I cannot give the right hon. Lady any such undertaking, but I will pass her views to my right hon. Friend.

43. Mr. H. A. Price

asked the Minister of Health what is the normal period covered by a prescription for a diabetic patient.

Miss Hornsby-Smith

This is a matter which depends upon the doctor's decision in the circumstances of a particular case.

Mr. Price

Will the hon. Lady have special regard to the difficulties of diabetics and other chronic sick? Do their prescriptions normally cover long periods? What is the period?
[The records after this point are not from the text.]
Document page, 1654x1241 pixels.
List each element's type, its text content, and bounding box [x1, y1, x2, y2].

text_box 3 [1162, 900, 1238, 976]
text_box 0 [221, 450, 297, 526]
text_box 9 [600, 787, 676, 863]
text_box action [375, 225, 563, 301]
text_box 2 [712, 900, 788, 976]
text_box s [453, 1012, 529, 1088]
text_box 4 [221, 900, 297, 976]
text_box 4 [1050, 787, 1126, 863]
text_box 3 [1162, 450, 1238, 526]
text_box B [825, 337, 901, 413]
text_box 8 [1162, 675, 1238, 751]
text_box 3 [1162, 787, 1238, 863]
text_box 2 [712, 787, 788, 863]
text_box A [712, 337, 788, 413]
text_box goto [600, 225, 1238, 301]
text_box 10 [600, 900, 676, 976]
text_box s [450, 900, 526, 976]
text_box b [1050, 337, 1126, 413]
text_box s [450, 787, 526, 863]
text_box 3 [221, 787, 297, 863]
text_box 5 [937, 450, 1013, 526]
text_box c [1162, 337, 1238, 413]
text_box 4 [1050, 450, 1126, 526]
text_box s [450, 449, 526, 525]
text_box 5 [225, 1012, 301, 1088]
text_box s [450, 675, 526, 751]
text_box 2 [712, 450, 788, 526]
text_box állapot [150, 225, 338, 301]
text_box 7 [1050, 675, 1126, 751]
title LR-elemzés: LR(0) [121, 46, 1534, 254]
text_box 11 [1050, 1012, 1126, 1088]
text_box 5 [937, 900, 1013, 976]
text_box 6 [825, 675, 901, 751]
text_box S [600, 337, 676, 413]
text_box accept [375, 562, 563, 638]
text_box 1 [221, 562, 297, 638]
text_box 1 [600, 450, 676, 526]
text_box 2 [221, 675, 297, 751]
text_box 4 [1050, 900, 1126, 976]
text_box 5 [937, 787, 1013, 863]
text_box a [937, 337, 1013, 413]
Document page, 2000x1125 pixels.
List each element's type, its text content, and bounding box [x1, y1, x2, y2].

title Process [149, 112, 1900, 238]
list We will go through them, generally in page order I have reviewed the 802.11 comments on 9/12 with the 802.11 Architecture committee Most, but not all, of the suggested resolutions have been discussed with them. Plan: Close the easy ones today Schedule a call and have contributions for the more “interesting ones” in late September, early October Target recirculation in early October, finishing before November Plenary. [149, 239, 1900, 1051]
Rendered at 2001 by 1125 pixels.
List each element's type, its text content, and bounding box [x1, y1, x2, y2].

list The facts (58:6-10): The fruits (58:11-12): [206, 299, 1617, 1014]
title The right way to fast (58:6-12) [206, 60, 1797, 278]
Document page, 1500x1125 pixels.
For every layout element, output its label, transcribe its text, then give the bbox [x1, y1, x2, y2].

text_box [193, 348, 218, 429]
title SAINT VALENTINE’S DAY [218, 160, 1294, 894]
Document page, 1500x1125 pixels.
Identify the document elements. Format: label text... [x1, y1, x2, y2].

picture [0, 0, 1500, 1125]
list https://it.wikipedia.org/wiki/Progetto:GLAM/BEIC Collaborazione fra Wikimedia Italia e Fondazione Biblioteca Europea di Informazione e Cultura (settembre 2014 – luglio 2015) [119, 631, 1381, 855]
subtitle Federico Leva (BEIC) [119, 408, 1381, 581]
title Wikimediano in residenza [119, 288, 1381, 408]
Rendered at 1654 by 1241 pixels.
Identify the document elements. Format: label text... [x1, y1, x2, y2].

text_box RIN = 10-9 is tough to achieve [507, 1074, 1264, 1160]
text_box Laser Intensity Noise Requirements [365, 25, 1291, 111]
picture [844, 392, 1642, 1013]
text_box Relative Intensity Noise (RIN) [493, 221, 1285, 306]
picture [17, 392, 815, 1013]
Is there a limit to the period and who sets that limit?

Miss Hornsby-Smith

The length of the prescription is entirely a matter for the medical practitioner, but the Ministry is advised that there would be no practical obstacle in the way of prescribing up to three months' supply of insulin to a co-operative patient whose treatment was stabilised.

44. Mr. H. A. Price

asked the Minister of Health what arrangements exist for the issue of composite packs to the chronic sick.

Miss Hornsby-Smith

Certain composite packs are already listed in the Drug Tariff and my right hon. Friend has informed the British Medical Association that, if the medical profession consider that further composite packs for any particular condition are desirable and would be generally prescribed, he will consider, with the manufacturers, whether appropriate dispensing packs could be produced.

Mr. Price

Is the hon. Lady aware that her Answer will cause comfort to many people, and does not that reply and the Answer to Question No. 43 answer most of those who are anxious about hardship cases?

Mrs. L. Jeger

While the chronic sick are waiting for these arrangements to be made with the manufacturers, could not the hon. Lady arrange with her right hon. Friend that certain items which form a composite treatment could be treated as one prescription even under the new arrangements?

Miss Hornsby-Smith

This is not a new idea. For certain ailments it is already the practice. For example, the vaporiser set covers several items for bronchitics. Another group of items covers diabetics, and there is a dressing set of five items which are in one pack and which has been in use for a long time.